Another important limitation is the fact that training intensity of the trained cohort was not logged in detail, and it is posssible that the horses may have been trained at different intensities and durations. Additionally, it is difficult to find Standardbred racehorses that have never been trained, at least if age-matched controls are desired. We decided to include horses that had been subjected to training early in life, which could have potentially induced irreversible cardiac remodeling. This may raise the question as to whether these two groups of horses were distinct enough in order to detect the atrial remodeling that may be present in extremely trained individuals. However, as the general population is hardly completely inactive throughout their entire lifetime, this study may, in fact, resonably represent the human athlete and their untrained counterpart.
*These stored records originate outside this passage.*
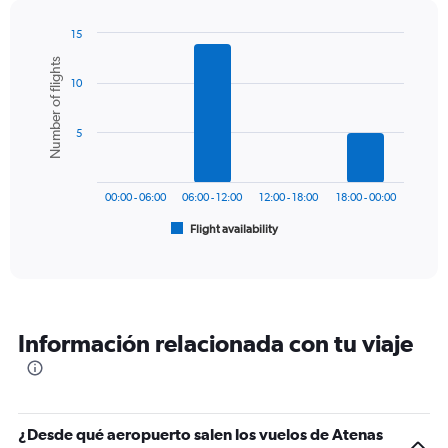
has
1
15
Y
Bar
Chart
Number of flights
graphic.
chart
axis
10
with
displaying
6
values.
bars.
Range:
5
0
The
to
chart
360.
has
00:00 - 06:00
06:00 - 12:00
12:00 - 18:00
18:00 - 00:00
1
Flight availability
X
End
of
axis
interactive
displaying
chart
categories.
Range:
6
Información relacionada con tu viaje
categories.
The
chart
has
1
¿Desde qué aeropuerto salen los vuelos de Atenas
Y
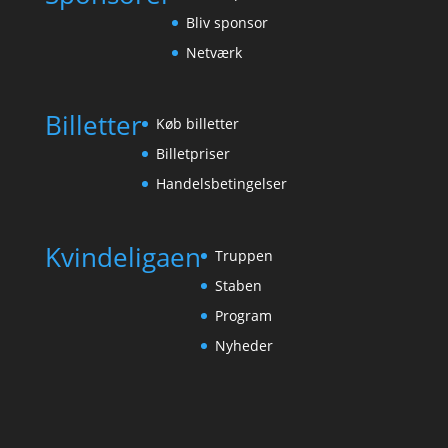
Bliv sponsor
Netværk
Billetter
Køb billetter
Billetpriser
Handelsbetingelser
Kvindeligaen
Truppen
Staben
Program
Nyheder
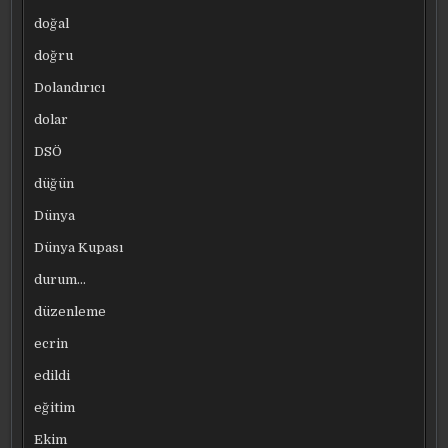
doğal
doğru
Dolandırıcı
dolar
DSÖ
düğün
Dünya
Dünya Kupası
durum…
düzenleme
ecrin
edildi
eğitim
Ekim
Both mares and geldings were included, which may be a limitiation, as sex may influence ECG parameters. The very large size of the horse atrium is problematic, as we could not map the entire atrium. Likewise, all the tissue analyses had only been conducted on a limited amount of tissue. This may have prevented us from identifying local changes in the atria. Furthermore, analysis of differential cardiac gene expression patterns and altered protein concentrations is highly limited by the availablity of horse-specific PCR probes and antibodies.

Conclusion

Trained horses presented with a better substrate for sustaining tachypacing-induced AF compared to untrained control horses. This substrate was not associated with any signs of increased inflammation, fibrosis, or atrial cellular hypertrophy. However, trained horses showed longer LA aERP and the AF propagation patterns in the RA and LA were similar in complexity in the trained group, whereas a difference between RA and LA in the untrained horses was identified. Training increases the propensity of AF without substantial effects on the common pathophysiological etiology of AF. More studies are needed to identify other changes in the underlying mechanism of AF in the athlete’s heart.